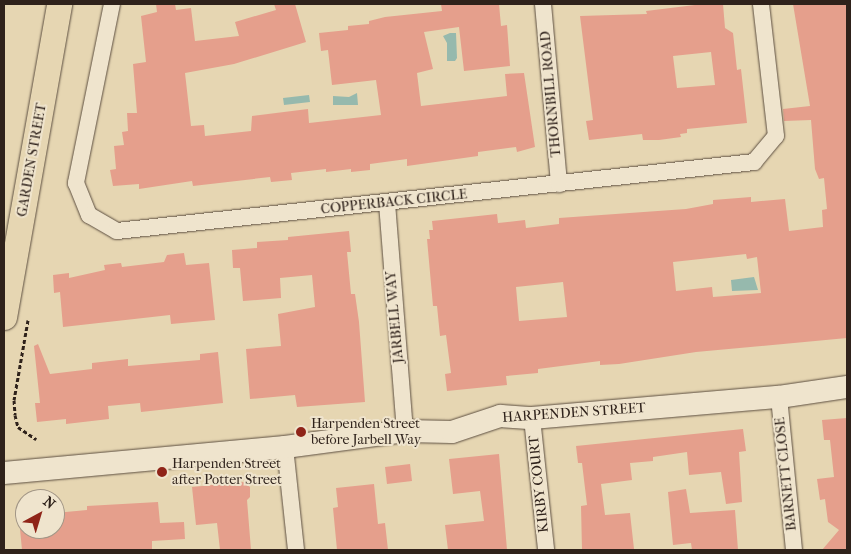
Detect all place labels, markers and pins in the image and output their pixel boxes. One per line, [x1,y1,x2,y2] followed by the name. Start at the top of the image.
[311,416,421,448] place label: Harpenden Street before Jarbell Way
[295,426,307,438] marker: Harpenden Street before Jarbell Way
[172,456,282,488] place label: Harpenden Street after Potter Street
[156,466,168,478] marker: Harpenden Street after Potter Street

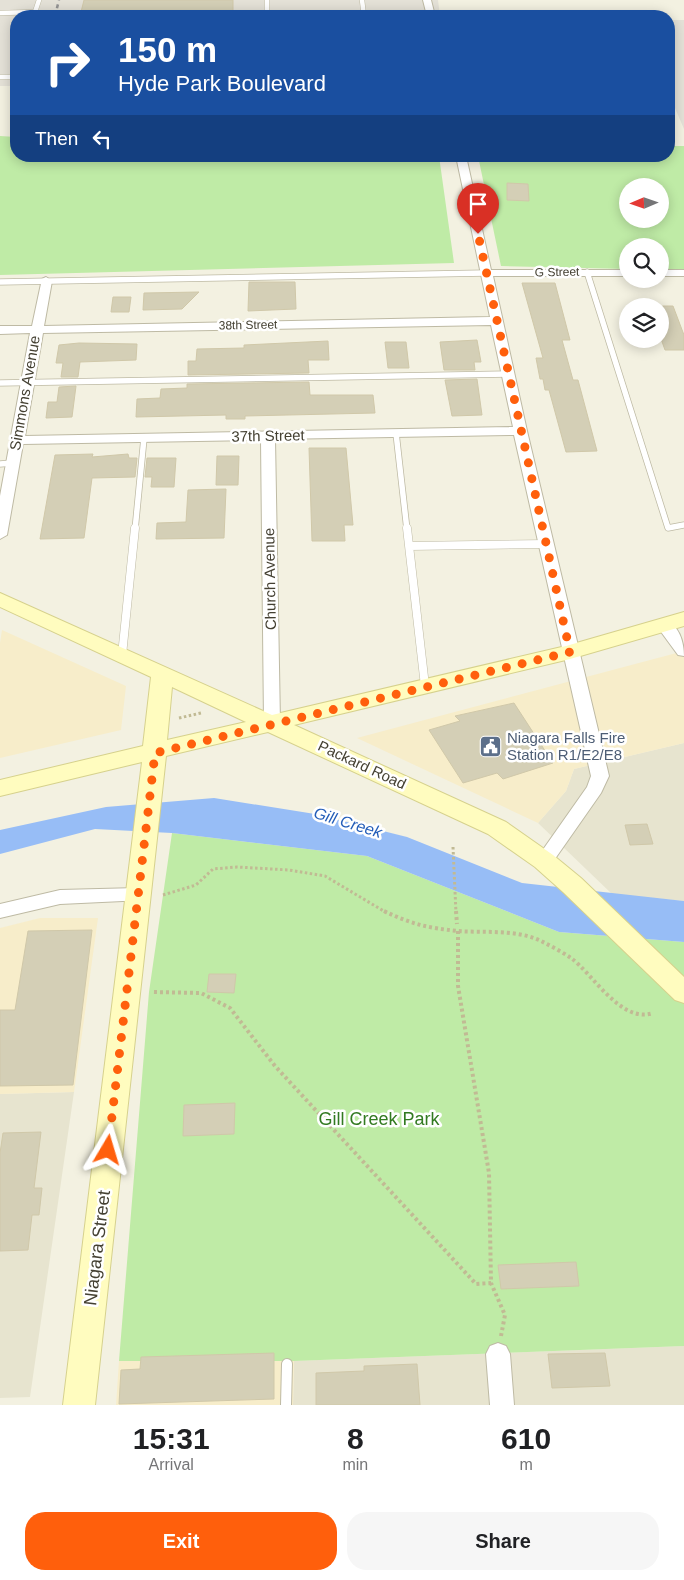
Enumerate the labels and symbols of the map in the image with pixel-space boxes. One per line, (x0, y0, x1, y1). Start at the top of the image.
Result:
north arrow (619, 178, 669, 228)
pin (457, 183, 499, 234)
street label: G Street (535, 265, 580, 279)
street label: 38th Street (219, 317, 278, 333)
street label: Simmons Avenue (6, 334, 43, 452)
street label: 37th Street (231, 426, 306, 445)
street label: Church Avenue (260, 528, 279, 630)
place label: Niagara Falls Fire Station R1/E2/E8 (507, 729, 625, 763)
public building icon: Niagara Falls Fire Station R1/E2/E8 (479, 735, 503, 759)
street label: Packard Road (316, 737, 409, 792)
water label: Gill Creek (312, 804, 385, 841)
park label: Gill Creek Park (318, 1109, 441, 1129)
position arrow (81, 1123, 133, 1175)
street label: Niagara Street (80, 1189, 114, 1307)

+++

BRIEF - Go through the lines above and write each one out verbatim, skipping the pictures.

OUTPUT BELOW -
Detect all place labels, markers and pins in the image and output their pixel boxes. One per line, [x1,y1,x2,y2] followed by the name. Start at the top of the image.
[311,416,421,448] place label: Harpenden Street before Jarbell Way
[295,426,307,438] marker: Harpenden Street before Jarbell Way
[172,456,282,488] place label: Harpenden Street after Potter Street
[156,466,168,478] marker: Harpenden Street after Potter Street

Enumerate the labels and symbols of the map in the image with pixel-space boxes. One per line, (x0, y0, x1, y1). Start at the top of the image.
Result:
north arrow (619, 178, 669, 228)
pin (457, 183, 499, 234)
street label: G Street (535, 265, 580, 279)
street label: 38th Street (219, 317, 278, 333)
street label: Simmons Avenue (6, 334, 43, 452)
street label: 37th Street (231, 426, 306, 445)
street label: Church Avenue (260, 528, 279, 630)
place label: Niagara Falls Fire Station R1/E2/E8 (507, 729, 625, 763)
public building icon: Niagara Falls Fire Station R1/E2/E8 (479, 735, 503, 759)
street label: Packard Road (316, 737, 409, 792)
water label: Gill Creek (312, 804, 385, 841)
park label: Gill Creek Park (318, 1109, 441, 1129)
position arrow (81, 1123, 133, 1175)
street label: Niagara Street (80, 1189, 114, 1307)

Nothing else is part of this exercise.